**EXERCISE DIRECTIONS:** Rewrite the lines as a numbered list, starting at the first line and ending at the line containing "sammeln. Letztere". Leave out any blank lines.

[Start of section]

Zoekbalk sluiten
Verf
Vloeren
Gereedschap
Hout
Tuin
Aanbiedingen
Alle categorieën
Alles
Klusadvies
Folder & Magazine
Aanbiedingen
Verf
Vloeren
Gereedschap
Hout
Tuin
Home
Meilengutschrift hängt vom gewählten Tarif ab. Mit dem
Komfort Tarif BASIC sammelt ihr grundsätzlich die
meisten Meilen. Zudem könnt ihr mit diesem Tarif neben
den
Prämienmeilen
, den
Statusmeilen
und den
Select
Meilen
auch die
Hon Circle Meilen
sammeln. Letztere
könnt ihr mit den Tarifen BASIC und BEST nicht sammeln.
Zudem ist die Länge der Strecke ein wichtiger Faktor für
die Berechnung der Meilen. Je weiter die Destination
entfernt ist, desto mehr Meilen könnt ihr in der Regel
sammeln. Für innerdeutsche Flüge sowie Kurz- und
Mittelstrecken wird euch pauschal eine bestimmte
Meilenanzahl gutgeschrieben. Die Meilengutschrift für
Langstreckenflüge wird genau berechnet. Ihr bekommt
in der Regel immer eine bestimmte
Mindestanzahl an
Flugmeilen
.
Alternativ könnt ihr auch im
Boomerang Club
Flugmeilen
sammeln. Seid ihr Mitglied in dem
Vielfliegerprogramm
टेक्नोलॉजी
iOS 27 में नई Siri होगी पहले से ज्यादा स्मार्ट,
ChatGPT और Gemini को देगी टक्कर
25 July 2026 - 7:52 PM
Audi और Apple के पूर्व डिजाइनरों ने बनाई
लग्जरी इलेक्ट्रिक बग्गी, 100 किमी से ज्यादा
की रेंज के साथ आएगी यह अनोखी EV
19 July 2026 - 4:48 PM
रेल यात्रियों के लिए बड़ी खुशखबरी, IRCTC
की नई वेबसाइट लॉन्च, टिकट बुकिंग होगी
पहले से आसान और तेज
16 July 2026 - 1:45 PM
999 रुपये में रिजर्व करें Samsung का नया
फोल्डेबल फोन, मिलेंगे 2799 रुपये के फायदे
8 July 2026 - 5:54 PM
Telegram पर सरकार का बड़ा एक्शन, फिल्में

[End of section]

**OUTPUT BELOW:**
1. Zoekbalk sluiten
2. Verf
3. Vloeren
4. Gereedschap
5. Hout
6. Tuin
7. Aanbiedingen
8. Alle categorieën
9. Alles
10. Klusadvies
11. Folder & Magazine
12. Aanbiedingen
13. Verf
14. Vloeren
15. Gereedschap
16. Hout
17. Tuin
18. Home
19. Meilengutschrift hängt vom gewählten Tarif ab. Mit dem
20. Komfort Tarif BASIC sammelt ihr grundsätzlich die
21. meisten Meilen. Zudem könnt ihr mit diesem Tarif neben
22. den
23. Prämienmeilen
24. , den
25. Statusmeilen
26. und den
27. Select
28. Meilen
29. auch die
30. Hon Circle Meilen
31. sammeln. Letztere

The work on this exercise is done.